▶ _Assignment_:
Leaving every picture out, please return exactly the lines from the top of the material below through the line with "make your celebration", both included.

▶ _Data for this exercise_:
#####

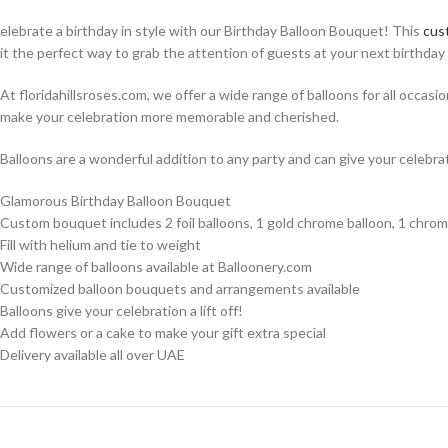
elebrate a birthday in style with our Birthday Balloon Bouquet! This
cus
it the perfect way to grab the attention of guests at your next birthday 
At floridahillsroses.com, we offer a wide range of balloons for all occasi
make your celebration more memorable and cherished.
Balloons are a wonderful addition to any party and can give your celebrat
Glamorous Birthday Balloon Bouquet
Custom bouquet includes 2 foil balloons, 1 gold chrome balloon, 1 chro
Fill with helium and tie to weight
Wide range of balloons available at Balloonery.com
Customized balloon bouquets and arrangements available
Balloons give your celebration a lift off!
Add flowers or a cake to make your gift extra special
Delivery available all over UAE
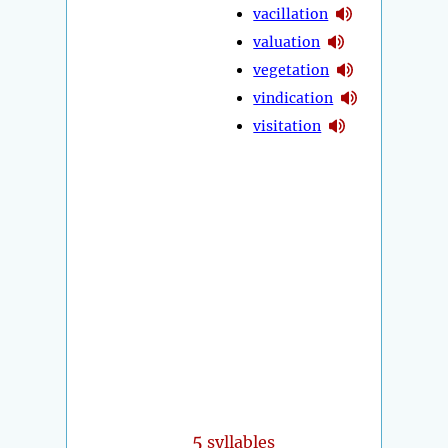
vacillation
valuation
vegetation
vindication
visitation
5
syllables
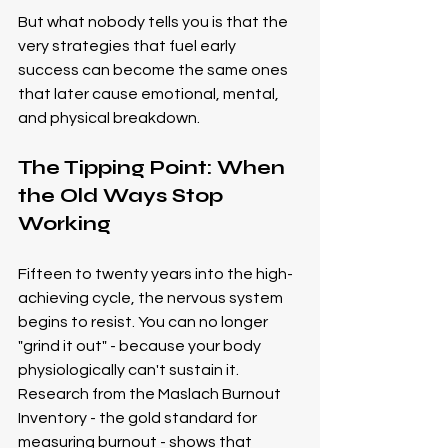
But what nobody tells you is that the 
very strategies that fuel early 
success can become the same ones 
that later cause emotional, mental, 
and physical breakdown.
The Tipping Point: When 
the Old Ways Stop 
Working
Fifteen to twenty years into the high-
achieving cycle, the nervous system 
begins to resist. You can no longer 
"grind it out" - because your body 
physiologically can't sustain it.
Research from the Maslach Burnout 
Inventory - the gold standard for 
measuring burnout - shows that 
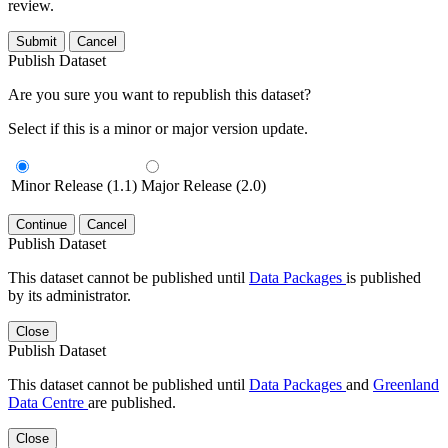
review.
Submit
Cancel
Publish Dataset
Are you sure you want to republish this dataset?
Select if this is a minor or major version update.
Minor Release (1.1)
Major Release (2.0)
Continue
Cancel
Publish Dataset
This dataset cannot be published until
Data Packages
is published
by its administrator.
Close
Publish Dataset
This dataset cannot be published until
Data Packages
and
Greenland
Data Centre
are published.
Close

#####

▶ _Result_:
elebrate a birthday in style with our Birthday Balloon Bouquet! This
cus
it the perfect way to grab the attention of guests at your next birthday 
At floridahillsroses.com, we offer a wide range of balloons for all occasi
make your celebration more memorable and cherished.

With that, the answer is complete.